───── Reading passage

[Sca-cooks] Cooking workshop 9/3

Alec Story avs38 at cornell.edu
Mon Sep 4 16:11:21 PDT 2017


Would you mind linking us to the Facebook discussion?  I'd be interested to
see it.

I'm delighted to hear that the recipe worked :)

- Þórfinnr

On Mon, Sep 4, 2017 at 6:25 PM, David Friedman <ddfr at daviddfriedman.com>
wrote:

> Only two people ended up coming, possibly because of Labor Day. But with
> two of them, three of us, and my doing two recipes, we got through six
> recipes, all at least moderately successful, some generating new
> information.
>
> The most interesting was probably Güllach, a Mongol/Chinese recipe that
> has been argued to be, or be connected to, an ancestor of Baklava. Here is
> the recipe as translated by Þórfinnr,  who has been working on Chinese
> culinary stuff. I also had a different published translation.
>
> /Take "chicken clear," bean powder, and yogurt. Mix it well, spread it
> out, and shallow-fry it to form cakes. Make a layer of fine white sugar,
> pine nut meat, and walnut meat. Follow it with a layer of cake. Like this
> make 3-4 layers. On top, irrigate with Hui oil mixed with honey, and eat
> them/.
>
> The other translation had "egg white" for "chicken clear," which seems
> reasonable, and "bean paste" for "bean powder." I tried two different
> interpretations, one using ground red adzuki beans for bean powder, one
> using soaked, cooked, mashed red adzuki beans for bean paste. I interpreted
> "Hui oil" as "ghee," as suggested by my other source.
>
> The bean powder version, 1/2 c of ground beans plus 2 egg whites and 3 T
> yogurt, worked, fried in sesame oil (untoasted sesame oil, not the strongly
> flavored dark oil from toasted sesame seeds). It made reasonably crisp
> cakes, thicker than I thought ideal.
>
> My first try at the other version, 1/2 c beans + 2 egg whites +4T yogurt,
> didn't work--the fried cakes fell apart. So I experimented with a higher
> ratio of egg white. With one egg white added to 1/2 c of the bean mixture
> it was workable, but the cakes were soft, like omelets.
>
> I made a filling of equal amounts of sugar, ground pine nuts and ground
> walnuts, used each version to make a stack of alternating cake and filling.
> I then mixed equal volumes of honey and melted ghee and poured it on.
>
> Both versions tasted good. I may try the ground version again, aiming at
> thinner cakes.
>
> In the ensuing FB discussion, someone mentioned mung bean starch, used in
> making noodles including "sheets," as a possibility for the bean powder.

──────────

- Jobs -
a) In the cooking workshop email, what ingredient did the writer use in place of "Hui oil"?
b) Extend the cooking workshop email from the point where it stops.

───── Rows

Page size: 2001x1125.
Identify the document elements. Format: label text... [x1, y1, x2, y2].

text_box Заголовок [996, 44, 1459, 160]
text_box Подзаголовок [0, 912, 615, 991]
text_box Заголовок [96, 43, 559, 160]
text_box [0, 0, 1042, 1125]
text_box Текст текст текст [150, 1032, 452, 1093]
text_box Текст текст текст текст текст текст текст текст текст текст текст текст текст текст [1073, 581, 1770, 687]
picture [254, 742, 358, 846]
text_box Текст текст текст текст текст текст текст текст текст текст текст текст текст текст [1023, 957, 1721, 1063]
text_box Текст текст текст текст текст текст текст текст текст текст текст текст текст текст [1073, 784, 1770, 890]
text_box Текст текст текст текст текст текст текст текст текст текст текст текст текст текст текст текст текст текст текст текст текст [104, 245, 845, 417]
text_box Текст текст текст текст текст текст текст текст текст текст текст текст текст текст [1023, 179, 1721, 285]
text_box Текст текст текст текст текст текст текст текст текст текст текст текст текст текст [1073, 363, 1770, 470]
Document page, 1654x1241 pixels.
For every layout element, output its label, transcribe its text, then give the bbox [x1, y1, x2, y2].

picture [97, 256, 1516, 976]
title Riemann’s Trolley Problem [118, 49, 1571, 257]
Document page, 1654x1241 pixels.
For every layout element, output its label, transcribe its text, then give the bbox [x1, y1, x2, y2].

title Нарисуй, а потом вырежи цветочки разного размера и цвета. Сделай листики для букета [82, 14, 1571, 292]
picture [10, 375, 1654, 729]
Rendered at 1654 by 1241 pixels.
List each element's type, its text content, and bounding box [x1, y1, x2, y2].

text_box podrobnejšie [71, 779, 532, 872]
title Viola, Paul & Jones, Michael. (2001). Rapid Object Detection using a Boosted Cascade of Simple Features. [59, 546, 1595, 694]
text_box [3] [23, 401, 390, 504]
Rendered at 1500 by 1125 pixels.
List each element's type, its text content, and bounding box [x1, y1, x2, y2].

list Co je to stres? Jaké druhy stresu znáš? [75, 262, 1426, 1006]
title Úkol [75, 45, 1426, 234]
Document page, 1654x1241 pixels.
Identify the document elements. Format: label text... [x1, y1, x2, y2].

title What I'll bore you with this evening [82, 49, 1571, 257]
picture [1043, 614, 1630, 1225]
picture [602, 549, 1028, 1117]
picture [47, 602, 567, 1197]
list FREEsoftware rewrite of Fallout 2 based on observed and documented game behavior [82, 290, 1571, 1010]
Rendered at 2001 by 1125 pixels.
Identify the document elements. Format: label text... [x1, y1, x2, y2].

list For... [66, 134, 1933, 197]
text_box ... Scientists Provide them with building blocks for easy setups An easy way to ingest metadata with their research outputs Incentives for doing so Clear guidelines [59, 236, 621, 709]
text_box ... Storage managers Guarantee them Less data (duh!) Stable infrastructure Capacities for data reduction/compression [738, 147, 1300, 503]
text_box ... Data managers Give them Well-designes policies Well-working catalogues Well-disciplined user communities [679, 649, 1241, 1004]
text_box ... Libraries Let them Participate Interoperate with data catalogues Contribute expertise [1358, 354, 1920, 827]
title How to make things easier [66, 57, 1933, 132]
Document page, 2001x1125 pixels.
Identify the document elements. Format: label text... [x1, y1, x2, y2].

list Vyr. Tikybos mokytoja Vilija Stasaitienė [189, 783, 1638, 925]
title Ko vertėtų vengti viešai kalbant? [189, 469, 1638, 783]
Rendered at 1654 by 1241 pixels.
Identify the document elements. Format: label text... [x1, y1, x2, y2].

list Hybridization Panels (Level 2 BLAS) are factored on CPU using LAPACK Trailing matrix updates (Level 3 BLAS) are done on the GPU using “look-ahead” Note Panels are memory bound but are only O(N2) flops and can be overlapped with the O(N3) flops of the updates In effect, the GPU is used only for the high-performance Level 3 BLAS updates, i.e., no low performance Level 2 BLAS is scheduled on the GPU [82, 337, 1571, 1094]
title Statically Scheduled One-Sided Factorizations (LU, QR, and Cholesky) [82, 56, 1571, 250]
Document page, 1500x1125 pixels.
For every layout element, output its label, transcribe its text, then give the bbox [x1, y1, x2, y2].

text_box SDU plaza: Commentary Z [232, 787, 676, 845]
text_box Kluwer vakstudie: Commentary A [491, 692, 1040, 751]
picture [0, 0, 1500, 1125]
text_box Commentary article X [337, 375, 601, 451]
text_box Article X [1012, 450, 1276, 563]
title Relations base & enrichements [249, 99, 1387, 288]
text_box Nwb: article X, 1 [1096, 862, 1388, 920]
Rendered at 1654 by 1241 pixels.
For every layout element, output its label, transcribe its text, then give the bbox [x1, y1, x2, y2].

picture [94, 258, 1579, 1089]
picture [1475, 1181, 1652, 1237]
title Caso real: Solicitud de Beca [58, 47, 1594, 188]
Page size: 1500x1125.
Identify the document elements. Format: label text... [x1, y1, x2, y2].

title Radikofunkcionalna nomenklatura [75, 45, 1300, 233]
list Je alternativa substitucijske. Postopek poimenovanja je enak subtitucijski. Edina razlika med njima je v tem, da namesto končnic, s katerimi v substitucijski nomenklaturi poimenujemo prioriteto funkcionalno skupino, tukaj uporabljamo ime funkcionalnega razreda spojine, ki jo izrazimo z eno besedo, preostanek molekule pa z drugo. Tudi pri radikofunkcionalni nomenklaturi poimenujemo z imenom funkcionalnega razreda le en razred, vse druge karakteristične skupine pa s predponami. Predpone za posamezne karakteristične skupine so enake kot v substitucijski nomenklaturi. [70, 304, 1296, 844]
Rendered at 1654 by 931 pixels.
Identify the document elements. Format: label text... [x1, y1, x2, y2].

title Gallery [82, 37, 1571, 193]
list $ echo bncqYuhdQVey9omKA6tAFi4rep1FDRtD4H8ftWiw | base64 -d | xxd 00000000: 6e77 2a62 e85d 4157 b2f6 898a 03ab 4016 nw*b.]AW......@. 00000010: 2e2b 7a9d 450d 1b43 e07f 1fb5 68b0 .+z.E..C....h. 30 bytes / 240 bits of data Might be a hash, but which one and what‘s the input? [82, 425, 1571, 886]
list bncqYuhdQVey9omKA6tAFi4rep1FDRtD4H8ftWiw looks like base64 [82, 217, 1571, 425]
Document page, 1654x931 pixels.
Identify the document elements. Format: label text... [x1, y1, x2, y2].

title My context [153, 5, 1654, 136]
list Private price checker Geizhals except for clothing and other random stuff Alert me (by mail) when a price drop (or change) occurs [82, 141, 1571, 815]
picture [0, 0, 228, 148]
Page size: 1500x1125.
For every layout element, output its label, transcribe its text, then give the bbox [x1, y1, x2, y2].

──────────

- Task-by-task answers -
a) Ghee.

b)
> That interested me because Al Warraq's recipes for making the sheets for
> lawzinaj, my current candidate for period Baklava ancestor/equivalent, uses
> starch and egg whites. I plan to see if our local Chinese supermarket has
> mung bean starch, and if so see if it works.
>
> .
>
>
>
> On 8/27/17 9:56 PM, Susan Lin wrote:
>
>> Some day I'm going to take you up on this.  But, it's Battlemoor and we'll
>> be here in Colorado for that. Have a fabulous time.
>>
>> Shoshanah
>>
>> On Sun, Aug 27, 2017 at 10:14 PM David Friedman <ddfr at daviddfriedman.com>
>> wrote:
>>
>> We are doing one of our cooking workshops on Sunday, September 3rd.
>>>
>>> For those who have not attended one in the past, the way it works is
>>> that you show up at 1:00, we hand you a stack of period recipes, you
>>> pick one to do. We spend the afternoon with each person doing a recipe,
>>> keeping track of quantities, temperatures, and times--information
>>> usually not included in the original--and everyone trying things and
>>> commenting when they are done.
>>>
>>> Everyone is welcome, including kids who like to cook. No charge. Not in
>>> garb. Let us know if you are coming so we will have a count of how many
>>> recipes to be set up to do.
>>>
>>> If there is any particular sort of food you would like to try a recipe
>>> for or any particular cuisine (time and place) you are interested in,
>>> let me know and I'll see if we have a suitable recipe. We have a new
>>> source for a few Chinese recipes and one for lots of 13th c. Islamic
>>> recipes, and will probably be doing some things from those. There are
>>> also some period German "maybe sort of like pizza" recipes one of which
>>> we might do. And a 10th century Islamic desert made largely from carrots.
>>>
>>> Location 3806 Williams Rd, San Jose, CA 95117.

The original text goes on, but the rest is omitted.